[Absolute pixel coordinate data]
○ ○ ○ ○ ○

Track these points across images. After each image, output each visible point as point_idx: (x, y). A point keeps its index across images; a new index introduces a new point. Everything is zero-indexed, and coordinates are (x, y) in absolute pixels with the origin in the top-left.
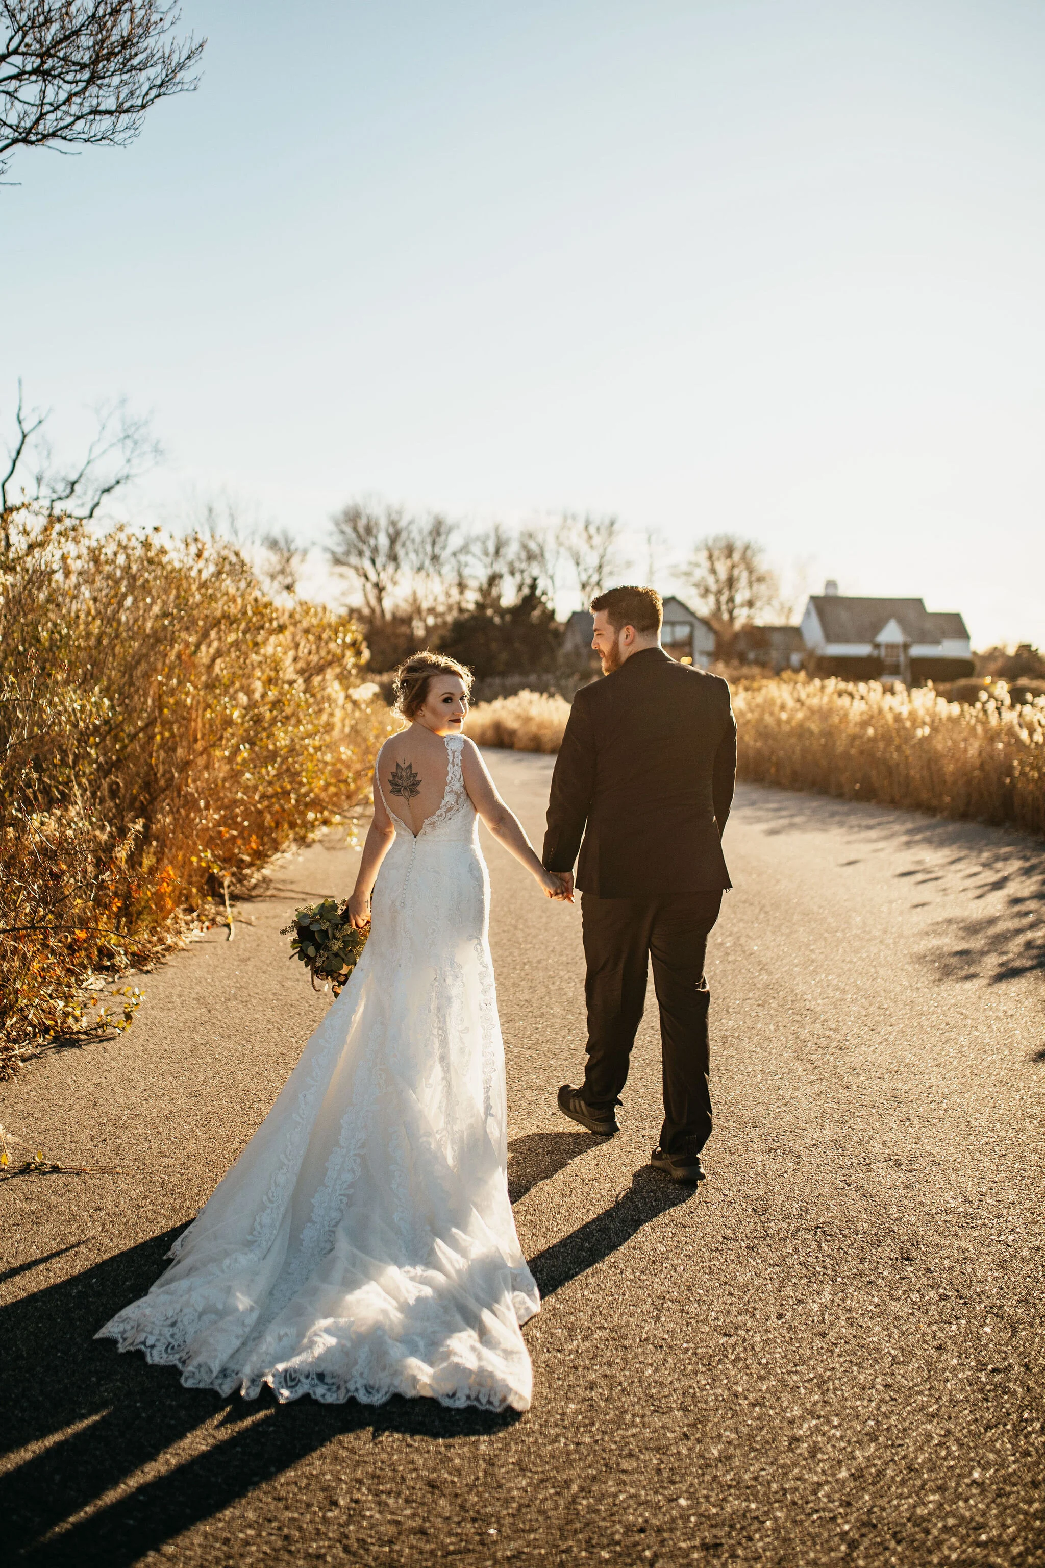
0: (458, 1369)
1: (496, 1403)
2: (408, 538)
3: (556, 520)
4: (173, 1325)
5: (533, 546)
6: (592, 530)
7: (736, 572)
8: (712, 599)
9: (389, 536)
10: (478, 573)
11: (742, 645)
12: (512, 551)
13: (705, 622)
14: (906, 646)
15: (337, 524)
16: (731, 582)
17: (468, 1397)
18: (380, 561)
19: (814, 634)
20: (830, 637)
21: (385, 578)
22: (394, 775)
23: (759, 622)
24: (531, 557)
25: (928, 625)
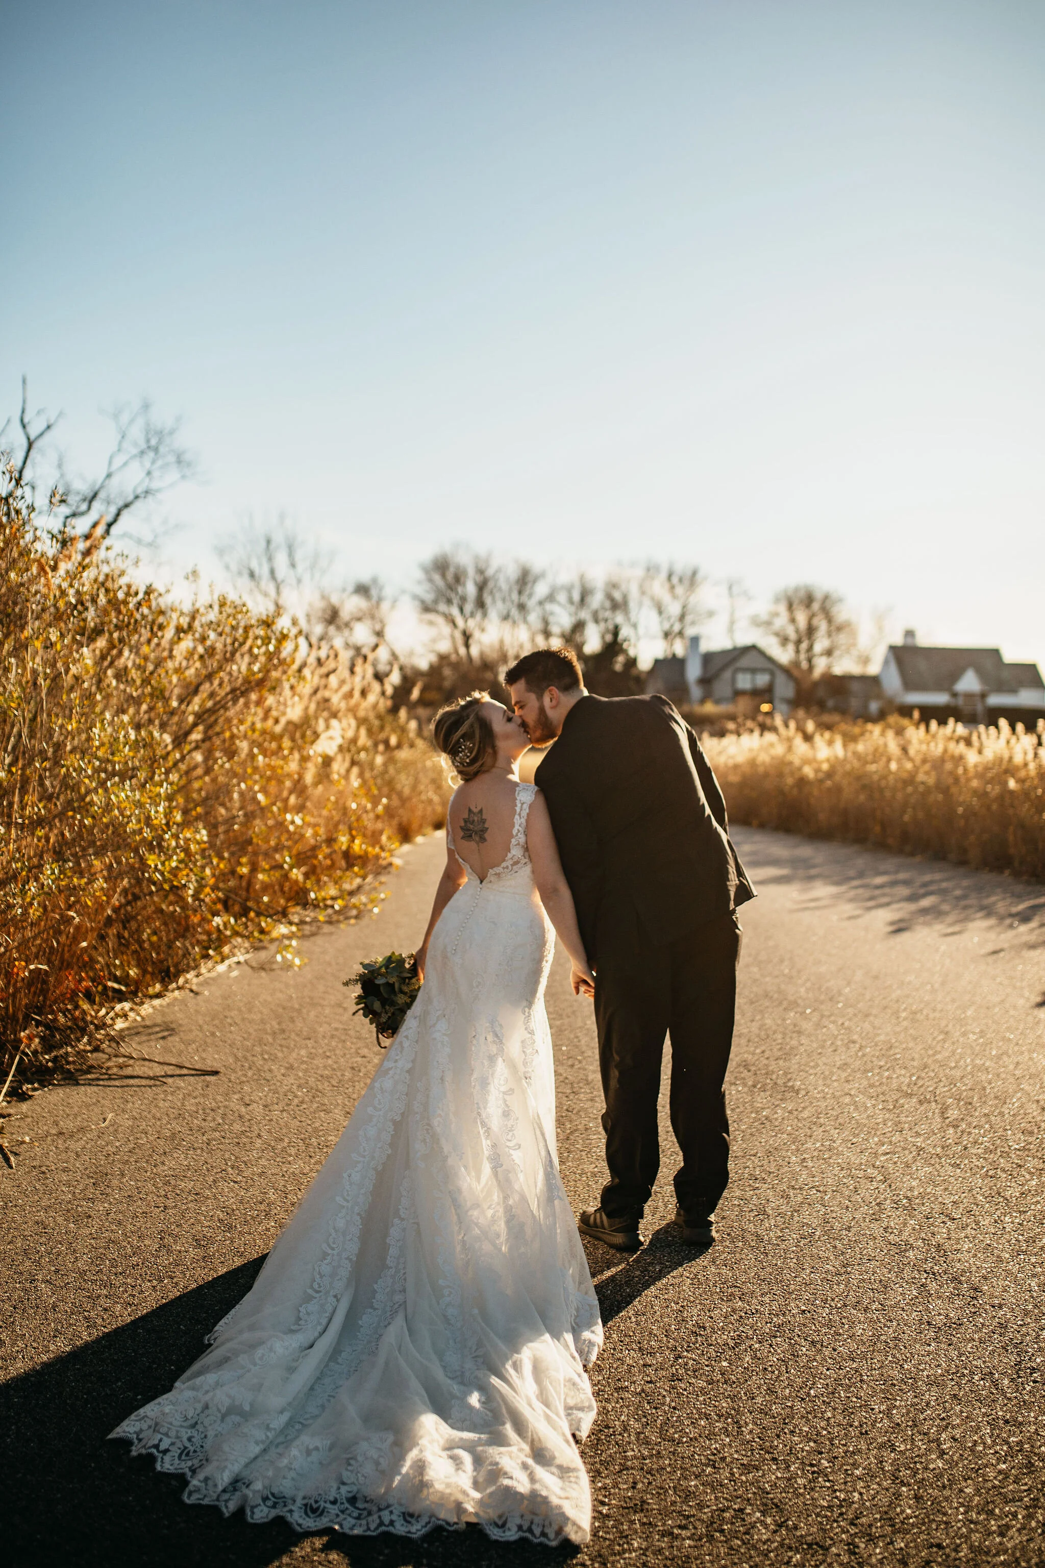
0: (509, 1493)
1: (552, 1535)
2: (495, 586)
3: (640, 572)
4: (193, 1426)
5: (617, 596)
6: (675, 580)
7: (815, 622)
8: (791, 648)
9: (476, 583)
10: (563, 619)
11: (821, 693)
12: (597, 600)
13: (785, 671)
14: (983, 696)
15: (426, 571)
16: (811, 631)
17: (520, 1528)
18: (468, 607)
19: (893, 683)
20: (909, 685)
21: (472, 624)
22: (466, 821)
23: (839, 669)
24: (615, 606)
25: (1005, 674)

○ ○ ○ ○ ○

» TASK DESCRIPTION: The answer should match the data above word for word, with no pictures in it.

» ANSWER AREA:
Track these points across images. After each image, output each visible point as point_idx: (x, y). A point keeps its index across images; a new index introduces a new point. Everything is zero-indexed, and coordinates are (x, y) in absolute pixels with the origin in the top-left.
0: (458, 1369)
1: (496, 1403)
2: (408, 538)
3: (556, 520)
4: (173, 1325)
5: (533, 546)
6: (592, 530)
7: (736, 572)
8: (712, 599)
9: (389, 536)
10: (478, 573)
11: (742, 645)
12: (512, 551)
13: (705, 622)
14: (906, 646)
15: (337, 524)
16: (731, 582)
17: (468, 1397)
18: (380, 561)
19: (814, 634)
20: (830, 637)
21: (385, 578)
22: (394, 775)
23: (759, 622)
24: (531, 557)
25: (928, 625)
0: (509, 1493)
1: (552, 1535)
2: (495, 586)
3: (640, 572)
4: (193, 1426)
5: (617, 596)
6: (675, 580)
7: (815, 622)
8: (791, 648)
9: (476, 583)
10: (563, 619)
11: (821, 693)
12: (597, 600)
13: (785, 671)
14: (983, 696)
15: (426, 571)
16: (811, 631)
17: (520, 1528)
18: (468, 607)
19: (893, 683)
20: (909, 685)
21: (472, 624)
22: (466, 821)
23: (839, 669)
24: (615, 606)
25: (1005, 674)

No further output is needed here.